On the Washington Post’s wonklblog, Mike Konczal poses this “pop quiz”: “What do the following financial crises — AIG, Lehman Brothers, Citigroup off-balance sheet SIVs, Bear Stearns, Long-Term Capital Management, and the “London Whale” of JP Morgan — all have in common?”
The answer: They involved U.S. financial institutions using overseas entities to make reckless derivatives trades and shield them from oversight.
“AIG Financial products was run out of London as a branch of a French-registered bank,” Konczal writes. “The U.S. Lehman Brothers Holdings guaranteed 130,000 outstanding swaps contracts from their London affiliate. Citigroup’s off-balance sheet financial instruments were launched from London and incorporated in the Cayman Islands. The two Bear Stearns hedge funds that collapsed, precipitating the firm’s failure and the taxpayer rescue, were incorporated in the Cayman Islands. Long Term Capital Management’s swaps were booked in a Cayman Islands affiliate” that was basically a P.O. box.
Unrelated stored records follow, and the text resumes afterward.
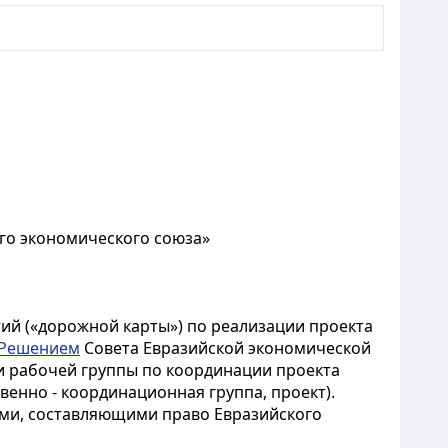
го экономического союза»
ий («дорожной карты») по реализации проекта
Решением
Совета Евразийской экономической
сти рабочей группы по координации проекта
венно - координационная группа, проект).
ами, составляющими право Евразийского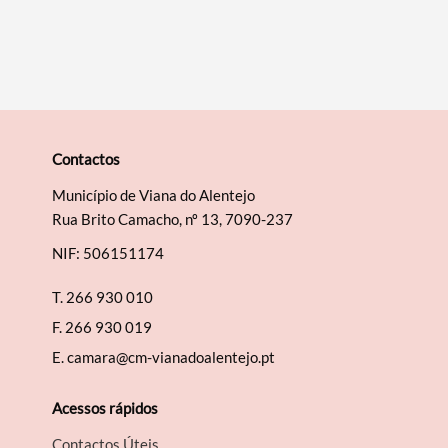
Contactos
Município de Viana do Alentejo
Rua Brito Camacho, nº 13, 7090-237
NIF: 506151174
T.
266 930 010
F.
266 930 019
E.
camara@cm-vianadoalentejo.pt
Acessos rápidos
Contactos Úteis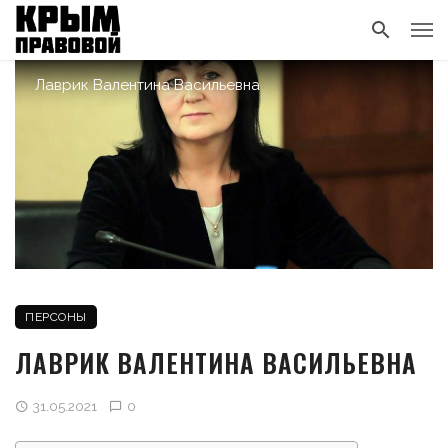
Лаврик Валентина Васильевна
ПЕРСОНЫ
ЛАВРИК ВАЛЕНТИНА ВАСИЛЬЕВНА
31.05.2021
0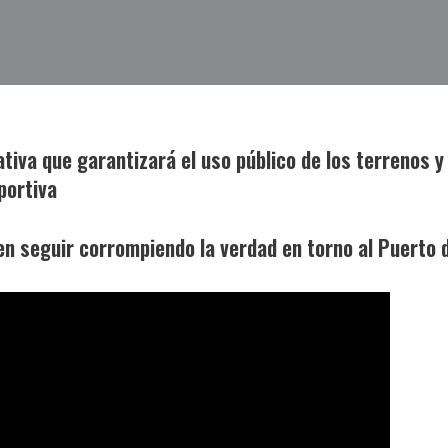
nativa que garantizará el uso público de los terrenos 
portiva
n seguir corrompiendo la verdad en torno al Puerto d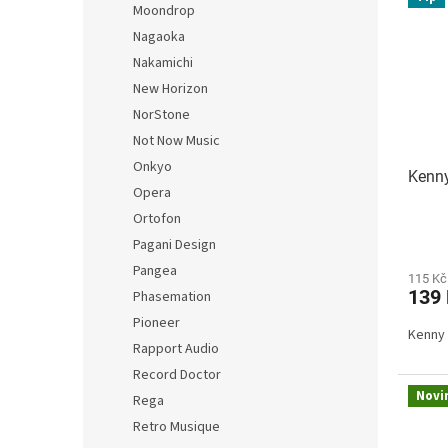
Moondrop
Nagaoka
Nakamichi
New Horizon
NorStone
Not Now Music
Onkyo
Kenn
Opera
Ortofon
Pagani Design
Pangea
115 Kč
139
Phasemation
Pioneer
Kenny 
Rapport Audio
Record Doctor
Novi
Rega
Retro Musique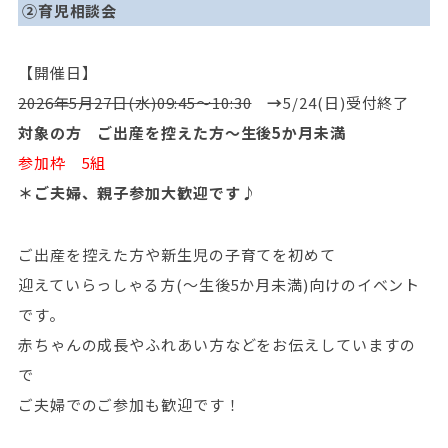
②育児相談会
【開催日】
2026年5月27日(水)09:45～10:30
→
5/24(日)受付終了
対象の方 ご出産を控えた方～生後5か月未満
参加枠 5組
＊ご夫婦、親子参加大歓迎です♪
ご出産を控えた方や新生児の子育てを初めて
迎えていらっしゃる方(～生後5か月未満)向けのイベント
です。
赤ちゃんの成長やふれあい方などをお伝えしていますの
で
ご夫婦でのご参加も歓迎です！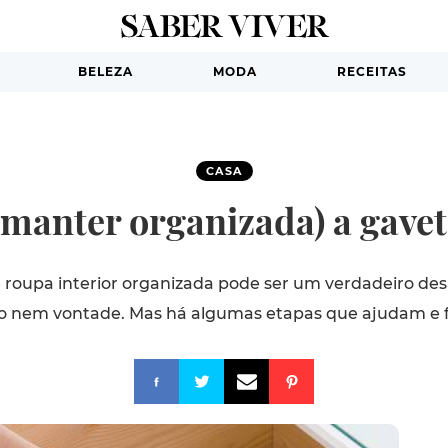
BELEZA
MODA
RECEITAS
CASA
manter organizada) a gavet
 roupa interior organizada pode ser um verdadeiro de
 nem vontade. Mas há algumas etapas que ajudam e fac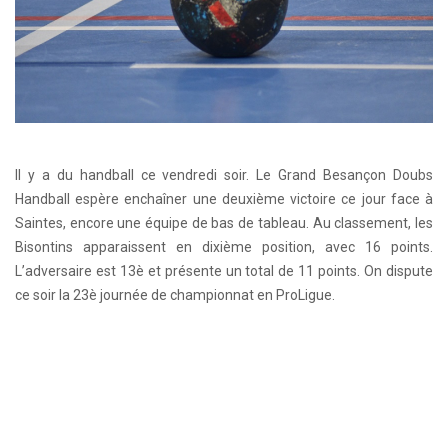
Il y a du handball ce vendredi soir. Le Grand Besançon Doubs
Handball espère enchaîner une deuxième victoire ce jour face à
Saintes, encore une équipe de bas de tableau. Au classement, les
Bisontins apparaissent en dixième position, avec 16 points.
L’adversaire est 13è et présente un total de 11 points. On dispute
ce soir la 23è journée de championnat en ProLigue.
And the London Whale trades were managed out of a London affiliate of JPMorgan Chase.
“Wall Street banks routinely transact more than half their derivatives through foreign subsidiaries,” Konczal quotes AFR’s Marcus Stanley as saying.
That combination of history and current practice make it a “natural part of financial reform… to make sure that the trades that go on with these foreign affiliates have to follow the same rules as firms in the United States,” Konczal writes.
“This is the issue [CFTC chairman Gary] Gensler is racing to address before the end of his term,” Konczal writes.